LRM with more than two categories
Summary
Three categories:
- If observations can be grouped into three categories, then you need two dummy variables \(d_{1i}\) and \(d_{2i}\) .
- Observations in group A are coded as \(d_{i,1}=0, d_{i,2}=0\) . This is called the base group.
- Observations in group B are coded as \(d_{i,1}=1, d_{i,2}=0\) .
- Observations in group C are coded as \(d_{i,1}=0, d_{i,2}=1\) .
- Add both dummy variables to your regression:
\[y_i=β_1+β_2x_{i,2}+β_3x_{i,3}+…+β_kx_{i,k}+γ_1d_{i,1}+γ_2d_{i,2}+ε_i i=1,…,n\]
- The intercept of group A (base group) will be \(β_1\) .

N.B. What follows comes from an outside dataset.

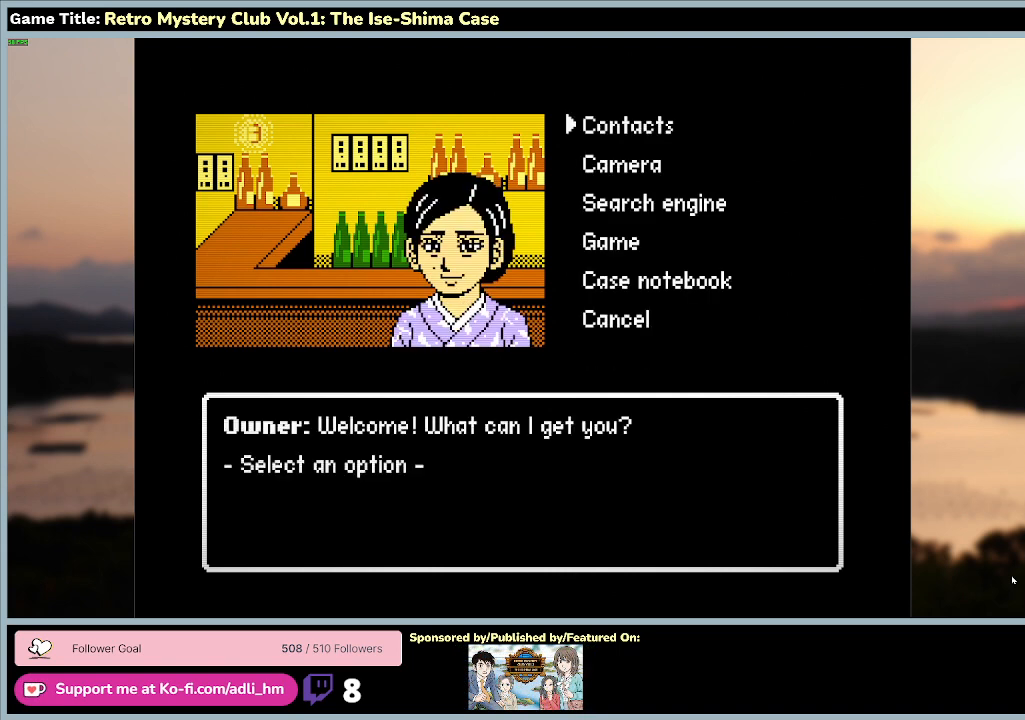
{"keys": [], "mouse": [], "events": [[467, "w", "up"]]}
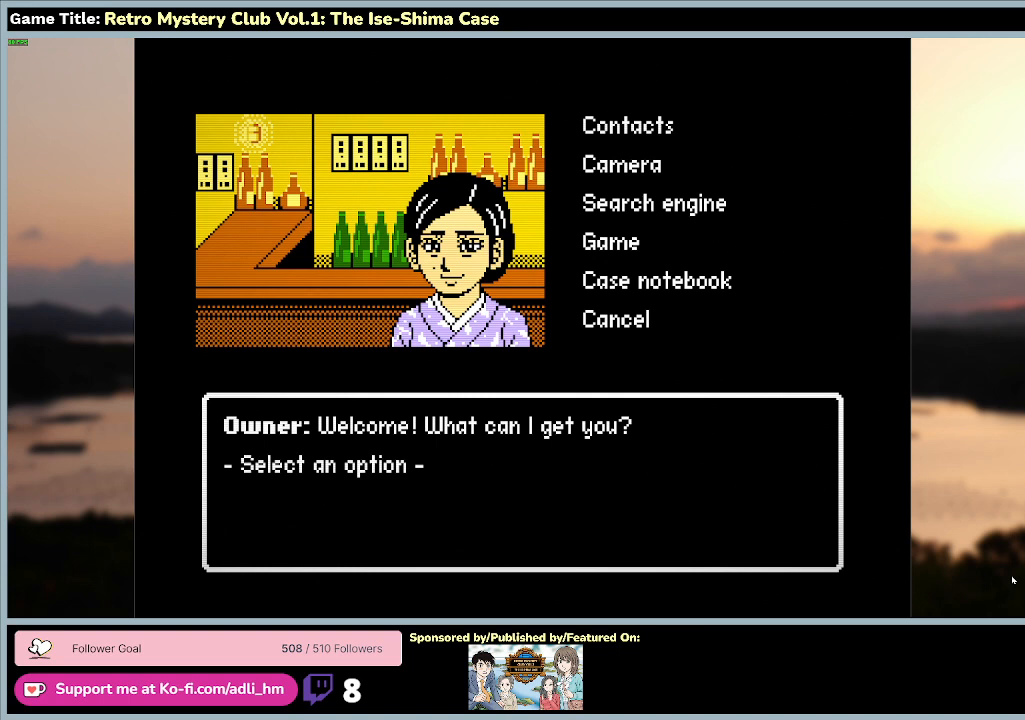
{"keys": [], "mouse": [], "events": [[33, "space", "down"], [433, "space", "up"]]}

- The intercept of group B will be \(β_1+γ_1\) . \(γ_1\) is the extra intercept that group B observations have compared to base-group observations.
- The intercept of group C will be \(β_1+γ_2\) . \(γ_2\) is the extra intercept that group C observations have compared to base-group observations.
- The same principle can be extended to cases with \(l\) categories. Create \(l-1\) dummy variables and select one group as the base group (all dummy variables are 0 for this group).